The Royal Opera House hosts an utterly triumphant revival of Moshe Leiser and Patrice Caurier’s production of Gioachino Rossini and Cesare Sterbini’s classic opera Il barbiere di Siviglia (the barber of Seville to us mere mortals). It is an animatedly dynamic production full of fun, smiles and laughter.
Il barbiere di Siviglia is the simple and charming story of a young man who must fight to be with the woman that he loves. Count Almaviva conceals his title from the young woman, Rosina, who is the object of his affections in the hope that she will love him regardless of his wealth and position. On finding that she loves him regardless of his fortune, he constructs a way of making her his wife, and with the help of Figaro, the local barber they conceive a plan. There is one small snag; Rosina is imprisoned by an old and grumpy doctor who wishes to marry Rosina that very same day. This grumpy old man, Doctor Bartolo, is assisted in his misconducts by a wonderfully wicked priest and the whole thing descends into fabulous chaos relatively quickly. It’s quite fantastic.

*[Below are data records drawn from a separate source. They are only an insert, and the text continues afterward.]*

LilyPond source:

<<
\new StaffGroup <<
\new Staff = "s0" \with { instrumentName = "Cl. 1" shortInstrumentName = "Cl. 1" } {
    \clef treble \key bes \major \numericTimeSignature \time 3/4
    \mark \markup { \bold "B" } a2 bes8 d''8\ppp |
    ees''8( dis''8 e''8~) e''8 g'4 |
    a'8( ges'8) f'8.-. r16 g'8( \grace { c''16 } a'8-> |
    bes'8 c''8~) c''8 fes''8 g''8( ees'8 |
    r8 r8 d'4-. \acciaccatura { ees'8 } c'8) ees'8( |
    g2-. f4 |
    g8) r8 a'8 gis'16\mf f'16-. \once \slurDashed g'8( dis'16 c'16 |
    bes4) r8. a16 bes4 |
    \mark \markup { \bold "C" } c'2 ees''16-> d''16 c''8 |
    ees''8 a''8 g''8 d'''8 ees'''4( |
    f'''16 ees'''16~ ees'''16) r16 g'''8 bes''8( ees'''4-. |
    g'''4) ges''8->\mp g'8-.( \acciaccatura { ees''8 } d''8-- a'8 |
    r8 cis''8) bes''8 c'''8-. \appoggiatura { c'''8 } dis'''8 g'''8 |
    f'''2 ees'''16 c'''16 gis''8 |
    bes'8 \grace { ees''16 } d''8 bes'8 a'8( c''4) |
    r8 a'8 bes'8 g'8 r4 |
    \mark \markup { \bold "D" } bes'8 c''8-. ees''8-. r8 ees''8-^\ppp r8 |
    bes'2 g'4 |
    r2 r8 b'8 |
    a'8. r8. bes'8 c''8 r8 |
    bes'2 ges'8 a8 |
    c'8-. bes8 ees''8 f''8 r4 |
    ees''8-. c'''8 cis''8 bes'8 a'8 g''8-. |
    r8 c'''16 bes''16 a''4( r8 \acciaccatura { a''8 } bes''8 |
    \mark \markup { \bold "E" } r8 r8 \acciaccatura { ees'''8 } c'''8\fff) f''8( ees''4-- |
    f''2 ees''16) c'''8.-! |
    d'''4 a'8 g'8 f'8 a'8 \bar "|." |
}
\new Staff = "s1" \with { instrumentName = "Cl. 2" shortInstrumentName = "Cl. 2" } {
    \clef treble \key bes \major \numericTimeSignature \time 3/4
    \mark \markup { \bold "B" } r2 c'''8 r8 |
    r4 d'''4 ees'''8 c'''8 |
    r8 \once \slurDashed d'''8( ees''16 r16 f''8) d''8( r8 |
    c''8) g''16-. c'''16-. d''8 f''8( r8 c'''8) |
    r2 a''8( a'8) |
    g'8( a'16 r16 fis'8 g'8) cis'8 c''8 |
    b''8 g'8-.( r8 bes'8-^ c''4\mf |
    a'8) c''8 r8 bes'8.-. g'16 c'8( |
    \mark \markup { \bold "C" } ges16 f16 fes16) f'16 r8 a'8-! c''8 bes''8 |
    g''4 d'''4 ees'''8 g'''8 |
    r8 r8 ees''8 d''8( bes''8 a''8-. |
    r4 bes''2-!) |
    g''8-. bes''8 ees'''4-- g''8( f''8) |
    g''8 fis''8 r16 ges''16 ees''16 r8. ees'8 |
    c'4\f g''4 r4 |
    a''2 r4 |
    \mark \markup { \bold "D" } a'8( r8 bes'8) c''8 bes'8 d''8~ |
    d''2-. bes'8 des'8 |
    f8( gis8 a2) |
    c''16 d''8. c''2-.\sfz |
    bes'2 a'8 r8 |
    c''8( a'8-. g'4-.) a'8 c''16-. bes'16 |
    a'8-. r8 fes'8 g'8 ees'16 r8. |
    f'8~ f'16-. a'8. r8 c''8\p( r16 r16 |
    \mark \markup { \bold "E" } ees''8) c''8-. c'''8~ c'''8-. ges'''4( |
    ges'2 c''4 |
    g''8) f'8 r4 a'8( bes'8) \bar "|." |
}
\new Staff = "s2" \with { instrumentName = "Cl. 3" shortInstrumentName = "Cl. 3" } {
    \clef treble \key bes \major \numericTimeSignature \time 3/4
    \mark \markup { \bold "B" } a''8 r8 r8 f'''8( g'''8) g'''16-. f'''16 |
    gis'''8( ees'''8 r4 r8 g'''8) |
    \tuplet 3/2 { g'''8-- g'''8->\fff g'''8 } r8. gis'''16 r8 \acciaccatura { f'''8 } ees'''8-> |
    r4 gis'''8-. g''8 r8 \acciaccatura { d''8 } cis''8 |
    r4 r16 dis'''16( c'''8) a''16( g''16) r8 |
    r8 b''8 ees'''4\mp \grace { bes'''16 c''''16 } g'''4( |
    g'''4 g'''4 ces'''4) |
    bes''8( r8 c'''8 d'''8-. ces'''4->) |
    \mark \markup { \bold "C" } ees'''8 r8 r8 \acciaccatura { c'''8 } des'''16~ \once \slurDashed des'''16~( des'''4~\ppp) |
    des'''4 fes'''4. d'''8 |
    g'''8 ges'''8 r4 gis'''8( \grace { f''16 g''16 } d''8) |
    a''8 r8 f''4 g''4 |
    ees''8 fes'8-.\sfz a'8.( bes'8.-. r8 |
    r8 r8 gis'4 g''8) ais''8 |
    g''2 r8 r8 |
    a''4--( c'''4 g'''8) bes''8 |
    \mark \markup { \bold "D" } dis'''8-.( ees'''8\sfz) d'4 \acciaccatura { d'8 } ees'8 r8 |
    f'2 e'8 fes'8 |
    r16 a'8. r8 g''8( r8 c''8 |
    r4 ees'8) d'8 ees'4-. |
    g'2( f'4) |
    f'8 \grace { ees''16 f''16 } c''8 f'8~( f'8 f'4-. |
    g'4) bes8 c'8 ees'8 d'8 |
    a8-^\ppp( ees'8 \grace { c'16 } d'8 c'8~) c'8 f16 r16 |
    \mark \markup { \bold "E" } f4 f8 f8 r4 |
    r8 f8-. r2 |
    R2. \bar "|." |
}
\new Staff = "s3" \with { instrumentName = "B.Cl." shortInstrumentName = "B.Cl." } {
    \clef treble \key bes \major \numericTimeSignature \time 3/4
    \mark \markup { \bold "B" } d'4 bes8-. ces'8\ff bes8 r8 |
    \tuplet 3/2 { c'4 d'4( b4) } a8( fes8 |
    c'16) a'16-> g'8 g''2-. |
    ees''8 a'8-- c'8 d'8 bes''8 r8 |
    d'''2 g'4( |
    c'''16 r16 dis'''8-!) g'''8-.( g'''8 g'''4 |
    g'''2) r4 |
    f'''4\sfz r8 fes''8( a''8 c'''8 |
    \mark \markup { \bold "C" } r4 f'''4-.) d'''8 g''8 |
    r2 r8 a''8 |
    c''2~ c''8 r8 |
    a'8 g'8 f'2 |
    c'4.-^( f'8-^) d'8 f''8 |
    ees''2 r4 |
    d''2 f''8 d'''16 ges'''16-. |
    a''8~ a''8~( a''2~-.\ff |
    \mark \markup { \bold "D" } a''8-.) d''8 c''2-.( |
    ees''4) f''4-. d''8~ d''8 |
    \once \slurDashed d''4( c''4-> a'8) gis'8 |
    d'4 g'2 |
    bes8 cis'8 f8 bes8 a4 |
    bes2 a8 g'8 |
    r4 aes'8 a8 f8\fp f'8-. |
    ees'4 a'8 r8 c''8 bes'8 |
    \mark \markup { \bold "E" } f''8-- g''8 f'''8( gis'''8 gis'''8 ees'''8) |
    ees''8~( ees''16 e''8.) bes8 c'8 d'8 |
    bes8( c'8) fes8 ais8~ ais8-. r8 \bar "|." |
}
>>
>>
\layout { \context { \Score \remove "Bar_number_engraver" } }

With a good choice of eccentric characters, a love match, in which we are invested, all amplified in the excitement of the huge time pressures of the piece, it is little wonder that the entire first half ends up culminating into a monumentally spectacular climax, helped hugely by the most incredible set flourishes from Christian Fenouillat.
I should, and feel obliged to add, however that the first half alone was just over two hours long. It was with real discipline of concentration that I was able to fully enjoy it to the end of that two hour stint and I should acknowledge that sitting through two hours of singing in a different language with a plot that moved relatively slowly will absolutely not be everyone’s cup of tea. But my wish is to encourage anyone to try this piece out, even if you have never seen an opera before in your life (this is only the second one I have ever seen by the way). There is a helpful and non-abrasive translation displayed above the stage on a caption board (surtitles). I found it useful to glance at if I felt like I was loosing the plot, no pun intended. But generally, and especially in this production the performers do all the hard work for you, making this opera, although long, a very fun and enjoyable experience.
Vito Priante is glorious as the title role of the barber, Figaro. Both his tone and visual projection are magnificent and his humour and cheek is superb. Javier Camarena makes a glorious debut at the Royal Opera House as the Count, reviving the role he previously sung for the Metropolitan Opera in New York. His voice is almost unearthly, and with a residual power that resonates around the whole hall – it was stunning, stunning work. Daniela Mack again makes her debut at the Royal Opera House and is charming, cheeky and astute in her role of Rosina. It is another transfixing and powerful vocal delivery, made seamlessly and effortlessly by this exceptionally talented young woman.
It was a delightful evening of joy, laughter, surprises and so importantly spectacular music and drama. The atmosphere was electric and the orchestra, incredibly conducted by Henrik Nánási was simply perfection. Whether you are a first time opera viewer or a seasoned professional this is not a production to miss. It is a classic done wonderfully and I would question anyone who might say, with sincerity, that they did not enjoy it.